When the angel of the Lord said to him, “do not be afraid to take Mary your wife into your home,” Joseph offered neither objection nor question (Matthew 1:20). He welcomed the mission entrusted to him as his duty and privilege: “She will bear a son and you are to name him Jesus, because he will save his people from their sins” (Matthew 1:21). It is Joseph’s silence in the presence of the mystery of the Incarnation, his silent listening to the word of God, that particularly strikes us in our own age of almost constant noise.

Too often silence is seen today as a sign of confusion, of weakness or loss, but this is not the case with Saint Joseph. His “silence does not express an inner emptiness but, on the contrary, the fullness of the faith he bears in his heart and which guides his every thought and action.”[7] His silence is a sign of his knowledge, of his strength, and of the gift he has received. “It is a silence thanks to which Joseph, in union with Mary, listens to the Word of God, known through the Sacred Scriptures, continuously comparing it with the events of the life of Jesus; a silence woven of constant prayer, a prayer of blessing the Lord, of the adoration of his holy will and of unreserved entrustment to his providence.”[8] It is a silence born of awe and wonder, and one we would do well to imitate because, as Pope Francis reminds us, “where love is concerned, silence is always more eloquent than words.”[9]

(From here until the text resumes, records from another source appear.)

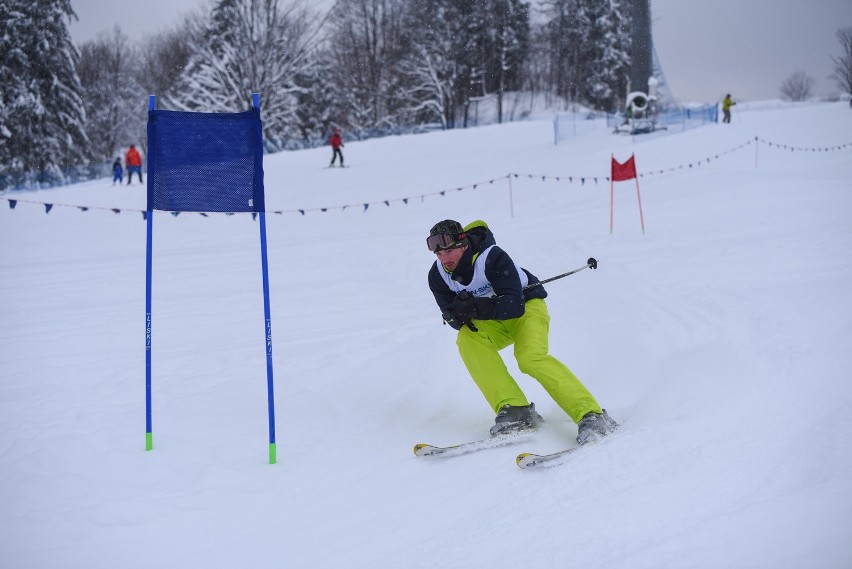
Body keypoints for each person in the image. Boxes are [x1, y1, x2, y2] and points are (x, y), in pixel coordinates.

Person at [426, 219, 618, 444]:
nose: (445, 260)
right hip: (494, 322)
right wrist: (458, 314)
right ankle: (517, 410)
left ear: (463, 245)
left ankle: (591, 414)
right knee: (467, 339)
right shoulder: (438, 276)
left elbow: (513, 306)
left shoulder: (492, 257)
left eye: (449, 252)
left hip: (527, 310)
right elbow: (457, 323)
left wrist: (476, 306)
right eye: (439, 255)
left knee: (528, 358)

Indeed, before so great a mystery as the birth of the only Son of God, of God made man, what else is there to do but to fall to the knees in humble, grateful, loving, and silent adoration? What words could possibly be uttered in the presence of the Divine Child? For this reason that ancient and beloved hymn sings,

Let all mortal flesh keep silence
and with fear and trembling stand;
ponder nothing earthly minded,
for with blessing in his hand
Christ our God to earth descendeth
our full homage to demand.

This is the mindset of the one who, with Saint Joseph, awaits the birth of the Christ Child in silent wonder.

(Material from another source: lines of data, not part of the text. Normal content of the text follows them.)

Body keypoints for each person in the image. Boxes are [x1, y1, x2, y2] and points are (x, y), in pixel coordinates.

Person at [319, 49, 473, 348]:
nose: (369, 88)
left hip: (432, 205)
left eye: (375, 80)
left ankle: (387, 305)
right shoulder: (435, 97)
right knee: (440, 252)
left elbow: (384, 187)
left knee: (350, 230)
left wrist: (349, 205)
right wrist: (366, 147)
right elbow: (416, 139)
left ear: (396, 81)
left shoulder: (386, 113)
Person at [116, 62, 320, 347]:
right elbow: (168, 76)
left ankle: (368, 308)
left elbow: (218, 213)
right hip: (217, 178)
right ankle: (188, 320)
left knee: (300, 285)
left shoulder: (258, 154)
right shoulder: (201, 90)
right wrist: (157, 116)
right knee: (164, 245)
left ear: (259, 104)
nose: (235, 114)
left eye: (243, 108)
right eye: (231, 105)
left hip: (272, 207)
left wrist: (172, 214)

There is still time to still our hearts and keep silence so that we might hear the voice of Love speaking tenderly to us. In these last few days, then, before the birth of the Messiah, let us allow ourselves to be filled with Saint Joseph’s silence to listen to the will of the Lord for our lives and to make his will our own. Then, as we approach the manger of Bethlehem to adore the newborn King, we will be able to give him the best gift, the obedience of faith, to profoundly spend ourselves in his service, and so live in true freedom as heralds of his merciful love. Amen.

[1] Pope Benedict XVI, Address to the Clergy of Rome, 7 February 2008.
[2] Ibid., Angelus Address, 1 July 2007.
[3] Catechism of the Catholic Church, 143-144.
[4] Ibid., 2716.
[5] Pope Benedict XVI, Letter to Father Peter-Hans Kolvenbach, S.J., 10 January 2008.
[6] Ibid., Angelus Address, 18 December 2005.
[7] Ibid.
[8] Ibid.
[9] Pope Francis, Amoris laetitia, 12.